Usain Bolt, a six-time Olympic gold medalist from Jamaica, won his second 100-meter world title by avenging an early-season defeat to American Justin Gatlin on Sunday in rainy Moscow, but the victory came with little fanfare.
The usually ebullient Bolt struck his famous "Lighting Bolt" pose only after encouragement from the crowd. There was no high stepping to the finish line with arms spread wide or oh-my-gosh facial expressions.
Maybe it's because Jamaican rival Asafa Powell and American Tyson Gay are serving suspensions for using performance-enhancing drugs. It could be the 26-year-old has matured and the satisfaction of a victory is now enough.
Or maybe it's because he wants to be taken more seriously on the global stage, to be considered among the pantheon of great sportsmen.

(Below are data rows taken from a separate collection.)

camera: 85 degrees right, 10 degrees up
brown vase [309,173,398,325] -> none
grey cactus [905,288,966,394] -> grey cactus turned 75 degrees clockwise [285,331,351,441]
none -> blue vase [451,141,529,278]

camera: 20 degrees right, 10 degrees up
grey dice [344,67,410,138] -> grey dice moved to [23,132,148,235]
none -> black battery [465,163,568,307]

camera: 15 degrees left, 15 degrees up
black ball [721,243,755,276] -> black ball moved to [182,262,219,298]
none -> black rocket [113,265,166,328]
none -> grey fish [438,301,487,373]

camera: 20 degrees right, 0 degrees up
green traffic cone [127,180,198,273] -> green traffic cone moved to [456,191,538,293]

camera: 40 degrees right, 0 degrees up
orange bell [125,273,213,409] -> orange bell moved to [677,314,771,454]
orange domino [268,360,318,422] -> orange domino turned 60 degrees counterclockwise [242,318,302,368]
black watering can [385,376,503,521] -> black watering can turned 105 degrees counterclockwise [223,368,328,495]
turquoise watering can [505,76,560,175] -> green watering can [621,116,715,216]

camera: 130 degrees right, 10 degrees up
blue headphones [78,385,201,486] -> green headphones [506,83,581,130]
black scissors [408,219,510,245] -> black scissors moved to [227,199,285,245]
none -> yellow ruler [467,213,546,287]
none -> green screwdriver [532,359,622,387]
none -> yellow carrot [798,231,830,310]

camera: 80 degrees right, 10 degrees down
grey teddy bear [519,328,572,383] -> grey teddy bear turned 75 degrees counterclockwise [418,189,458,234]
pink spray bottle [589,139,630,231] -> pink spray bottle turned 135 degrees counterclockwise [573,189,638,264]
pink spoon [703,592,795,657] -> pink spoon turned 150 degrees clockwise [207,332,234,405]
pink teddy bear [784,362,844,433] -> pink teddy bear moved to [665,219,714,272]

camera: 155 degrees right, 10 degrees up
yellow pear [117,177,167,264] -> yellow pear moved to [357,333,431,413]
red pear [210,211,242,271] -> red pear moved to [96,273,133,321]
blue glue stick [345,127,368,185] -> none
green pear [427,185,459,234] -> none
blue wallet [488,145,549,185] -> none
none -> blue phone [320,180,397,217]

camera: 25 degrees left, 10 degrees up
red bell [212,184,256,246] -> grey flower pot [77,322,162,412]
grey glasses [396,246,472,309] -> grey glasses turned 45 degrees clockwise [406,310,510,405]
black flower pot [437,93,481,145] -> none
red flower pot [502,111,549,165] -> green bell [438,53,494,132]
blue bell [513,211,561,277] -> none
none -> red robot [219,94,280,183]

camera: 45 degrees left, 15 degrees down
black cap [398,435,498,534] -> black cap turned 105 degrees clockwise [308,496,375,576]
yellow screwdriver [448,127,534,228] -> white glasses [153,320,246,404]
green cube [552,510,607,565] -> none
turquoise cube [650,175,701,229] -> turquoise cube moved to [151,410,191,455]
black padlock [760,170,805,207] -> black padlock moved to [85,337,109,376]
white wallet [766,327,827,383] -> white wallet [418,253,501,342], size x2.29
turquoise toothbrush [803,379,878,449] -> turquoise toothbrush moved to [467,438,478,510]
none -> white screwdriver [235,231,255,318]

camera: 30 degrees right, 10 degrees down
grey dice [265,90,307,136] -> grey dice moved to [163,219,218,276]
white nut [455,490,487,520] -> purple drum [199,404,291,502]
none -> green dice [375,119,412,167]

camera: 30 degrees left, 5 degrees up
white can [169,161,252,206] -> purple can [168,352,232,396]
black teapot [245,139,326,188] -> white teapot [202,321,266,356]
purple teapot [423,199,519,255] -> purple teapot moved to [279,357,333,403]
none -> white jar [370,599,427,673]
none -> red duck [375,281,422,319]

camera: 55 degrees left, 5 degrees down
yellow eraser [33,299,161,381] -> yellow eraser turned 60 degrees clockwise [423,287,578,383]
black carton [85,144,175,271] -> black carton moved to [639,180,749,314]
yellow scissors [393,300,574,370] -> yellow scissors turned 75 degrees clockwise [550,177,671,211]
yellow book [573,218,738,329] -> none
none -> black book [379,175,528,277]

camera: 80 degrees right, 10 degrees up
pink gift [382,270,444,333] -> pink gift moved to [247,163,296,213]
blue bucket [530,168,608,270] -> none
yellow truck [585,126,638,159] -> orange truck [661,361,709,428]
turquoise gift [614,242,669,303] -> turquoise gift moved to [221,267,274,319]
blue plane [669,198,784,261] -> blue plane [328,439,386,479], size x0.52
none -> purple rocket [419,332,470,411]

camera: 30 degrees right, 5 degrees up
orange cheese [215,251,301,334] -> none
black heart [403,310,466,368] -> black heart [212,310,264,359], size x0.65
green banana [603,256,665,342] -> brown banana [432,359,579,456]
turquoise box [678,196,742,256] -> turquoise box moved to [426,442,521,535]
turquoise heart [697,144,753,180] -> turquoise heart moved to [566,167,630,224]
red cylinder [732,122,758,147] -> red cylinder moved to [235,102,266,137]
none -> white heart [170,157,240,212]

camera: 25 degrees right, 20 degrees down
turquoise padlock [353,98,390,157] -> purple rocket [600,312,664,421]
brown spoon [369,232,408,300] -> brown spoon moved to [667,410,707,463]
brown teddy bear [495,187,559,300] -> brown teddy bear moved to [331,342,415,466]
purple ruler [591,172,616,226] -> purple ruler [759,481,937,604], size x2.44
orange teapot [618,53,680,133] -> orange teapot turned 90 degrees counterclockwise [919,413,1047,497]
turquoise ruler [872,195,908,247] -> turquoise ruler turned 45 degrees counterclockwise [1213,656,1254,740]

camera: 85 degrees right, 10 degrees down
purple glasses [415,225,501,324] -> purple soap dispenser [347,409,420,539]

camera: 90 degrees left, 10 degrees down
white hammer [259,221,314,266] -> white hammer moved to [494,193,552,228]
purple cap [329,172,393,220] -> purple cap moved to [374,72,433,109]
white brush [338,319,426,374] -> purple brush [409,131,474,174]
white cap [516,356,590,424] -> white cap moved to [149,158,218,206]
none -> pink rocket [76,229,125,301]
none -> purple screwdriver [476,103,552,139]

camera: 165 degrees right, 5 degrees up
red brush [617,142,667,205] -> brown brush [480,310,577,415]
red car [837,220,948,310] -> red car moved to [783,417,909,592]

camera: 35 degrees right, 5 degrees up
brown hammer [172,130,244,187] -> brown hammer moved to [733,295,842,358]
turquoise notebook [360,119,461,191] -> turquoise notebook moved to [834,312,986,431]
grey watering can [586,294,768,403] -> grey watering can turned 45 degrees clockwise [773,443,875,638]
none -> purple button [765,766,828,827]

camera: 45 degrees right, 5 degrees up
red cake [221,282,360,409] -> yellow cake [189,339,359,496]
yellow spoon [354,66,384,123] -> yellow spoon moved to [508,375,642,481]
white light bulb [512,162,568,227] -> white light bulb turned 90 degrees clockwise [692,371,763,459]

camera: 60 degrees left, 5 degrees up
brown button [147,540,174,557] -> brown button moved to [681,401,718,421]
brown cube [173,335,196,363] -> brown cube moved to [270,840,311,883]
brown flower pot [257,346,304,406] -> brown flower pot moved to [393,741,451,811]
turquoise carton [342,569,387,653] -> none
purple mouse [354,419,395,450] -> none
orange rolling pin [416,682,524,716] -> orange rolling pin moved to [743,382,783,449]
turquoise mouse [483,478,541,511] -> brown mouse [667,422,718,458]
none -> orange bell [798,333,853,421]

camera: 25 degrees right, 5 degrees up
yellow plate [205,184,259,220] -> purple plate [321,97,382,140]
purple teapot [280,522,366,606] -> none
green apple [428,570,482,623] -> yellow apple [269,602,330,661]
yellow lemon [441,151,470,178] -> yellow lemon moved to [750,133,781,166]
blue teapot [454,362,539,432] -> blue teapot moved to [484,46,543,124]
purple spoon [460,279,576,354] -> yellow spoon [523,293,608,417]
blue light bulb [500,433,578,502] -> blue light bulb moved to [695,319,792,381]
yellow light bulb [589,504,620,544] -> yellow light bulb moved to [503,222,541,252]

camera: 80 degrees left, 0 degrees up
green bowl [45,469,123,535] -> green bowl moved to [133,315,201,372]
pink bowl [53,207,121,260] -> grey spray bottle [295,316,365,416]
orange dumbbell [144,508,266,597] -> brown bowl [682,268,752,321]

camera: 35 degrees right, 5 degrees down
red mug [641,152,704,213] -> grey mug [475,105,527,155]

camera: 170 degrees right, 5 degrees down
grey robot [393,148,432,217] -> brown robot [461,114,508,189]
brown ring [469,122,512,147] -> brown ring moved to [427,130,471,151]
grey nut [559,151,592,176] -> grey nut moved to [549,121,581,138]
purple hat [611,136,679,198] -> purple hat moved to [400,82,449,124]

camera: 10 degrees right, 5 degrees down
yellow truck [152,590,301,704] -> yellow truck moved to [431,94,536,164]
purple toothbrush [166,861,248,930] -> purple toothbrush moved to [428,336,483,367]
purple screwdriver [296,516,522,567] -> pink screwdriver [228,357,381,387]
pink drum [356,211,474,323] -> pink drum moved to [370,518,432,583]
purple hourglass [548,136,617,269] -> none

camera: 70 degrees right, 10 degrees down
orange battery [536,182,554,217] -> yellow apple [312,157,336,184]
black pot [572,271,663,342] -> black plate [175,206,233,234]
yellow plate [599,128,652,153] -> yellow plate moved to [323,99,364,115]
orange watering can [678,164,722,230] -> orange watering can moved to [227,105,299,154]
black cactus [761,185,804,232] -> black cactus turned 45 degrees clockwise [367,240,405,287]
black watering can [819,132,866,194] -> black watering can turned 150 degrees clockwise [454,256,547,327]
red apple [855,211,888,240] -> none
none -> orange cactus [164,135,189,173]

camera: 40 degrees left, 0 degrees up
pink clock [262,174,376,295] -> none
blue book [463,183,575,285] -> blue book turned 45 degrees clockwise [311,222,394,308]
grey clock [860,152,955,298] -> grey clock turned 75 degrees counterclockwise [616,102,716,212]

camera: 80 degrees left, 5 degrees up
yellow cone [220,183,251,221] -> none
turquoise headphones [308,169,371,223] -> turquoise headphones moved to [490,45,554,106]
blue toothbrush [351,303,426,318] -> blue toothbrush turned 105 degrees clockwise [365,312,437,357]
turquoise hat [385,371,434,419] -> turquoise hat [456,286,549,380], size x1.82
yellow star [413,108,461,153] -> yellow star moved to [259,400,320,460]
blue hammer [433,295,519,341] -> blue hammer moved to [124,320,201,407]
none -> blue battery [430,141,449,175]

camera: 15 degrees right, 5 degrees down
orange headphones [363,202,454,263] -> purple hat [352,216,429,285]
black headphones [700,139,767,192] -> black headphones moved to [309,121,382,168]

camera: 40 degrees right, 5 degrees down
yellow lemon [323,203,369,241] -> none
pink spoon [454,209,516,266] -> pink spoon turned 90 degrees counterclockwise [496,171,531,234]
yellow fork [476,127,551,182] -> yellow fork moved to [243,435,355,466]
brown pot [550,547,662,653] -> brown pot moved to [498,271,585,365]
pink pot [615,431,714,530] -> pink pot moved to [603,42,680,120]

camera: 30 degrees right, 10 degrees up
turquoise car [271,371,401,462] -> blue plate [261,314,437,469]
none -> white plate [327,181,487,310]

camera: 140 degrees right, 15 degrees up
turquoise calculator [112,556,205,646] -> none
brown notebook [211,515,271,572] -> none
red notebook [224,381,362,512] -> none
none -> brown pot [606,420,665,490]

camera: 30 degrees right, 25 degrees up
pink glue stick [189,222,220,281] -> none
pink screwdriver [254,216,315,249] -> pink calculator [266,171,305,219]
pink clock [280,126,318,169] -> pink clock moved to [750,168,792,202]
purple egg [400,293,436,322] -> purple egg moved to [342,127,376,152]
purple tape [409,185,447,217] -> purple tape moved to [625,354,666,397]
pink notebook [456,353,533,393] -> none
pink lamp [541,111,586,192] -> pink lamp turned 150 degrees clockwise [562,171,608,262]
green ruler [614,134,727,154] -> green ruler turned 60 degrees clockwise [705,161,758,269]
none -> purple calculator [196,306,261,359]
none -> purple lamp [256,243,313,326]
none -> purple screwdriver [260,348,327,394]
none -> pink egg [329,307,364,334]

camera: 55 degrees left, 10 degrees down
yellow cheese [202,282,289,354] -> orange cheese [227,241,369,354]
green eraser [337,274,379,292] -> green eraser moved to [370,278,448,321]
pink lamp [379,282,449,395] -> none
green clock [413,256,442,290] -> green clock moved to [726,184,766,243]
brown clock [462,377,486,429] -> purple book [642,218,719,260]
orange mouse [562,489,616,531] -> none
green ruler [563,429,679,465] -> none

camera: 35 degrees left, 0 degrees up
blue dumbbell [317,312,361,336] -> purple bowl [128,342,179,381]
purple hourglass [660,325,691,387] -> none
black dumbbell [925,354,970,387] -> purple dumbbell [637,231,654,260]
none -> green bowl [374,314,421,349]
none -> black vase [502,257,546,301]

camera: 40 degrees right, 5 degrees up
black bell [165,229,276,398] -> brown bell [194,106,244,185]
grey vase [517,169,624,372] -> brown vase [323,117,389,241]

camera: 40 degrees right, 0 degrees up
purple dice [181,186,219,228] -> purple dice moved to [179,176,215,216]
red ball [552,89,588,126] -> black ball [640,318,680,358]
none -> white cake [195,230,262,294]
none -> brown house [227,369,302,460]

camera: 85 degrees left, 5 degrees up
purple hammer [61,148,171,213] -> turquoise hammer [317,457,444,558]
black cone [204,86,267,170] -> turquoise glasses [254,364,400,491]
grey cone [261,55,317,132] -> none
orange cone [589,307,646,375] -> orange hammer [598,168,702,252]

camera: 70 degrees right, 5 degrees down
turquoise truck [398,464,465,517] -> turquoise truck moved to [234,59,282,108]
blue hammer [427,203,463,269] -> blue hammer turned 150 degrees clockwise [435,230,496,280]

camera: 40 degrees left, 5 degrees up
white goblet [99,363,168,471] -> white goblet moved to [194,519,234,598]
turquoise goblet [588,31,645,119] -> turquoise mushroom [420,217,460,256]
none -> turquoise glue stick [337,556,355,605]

"I want to set myself higher than the rest because I want to be among the greatest of all time and be discussed as someone great like Michael Jordan, Muhammad Ali and Pele," Bolt told reporters earlier this week in Moscow. "I want to be among these guys, and if I want to be that I have to keep pushing myself regardless of who I am facing so that when I retire I'll be remembered among the greatest sportsmen."
Gatlin, who defeated Bolt during a meet in Rome earlier this year, broke fast from the start Sunday to take the early lead. In typical Bolt style, he tracked down Gatlin and won the race in 9.77 seconds, well off his world-record mark of 9.58.
Gatlin finished second in 9.85; Nesta Carter of Jamaica was third in 9.95.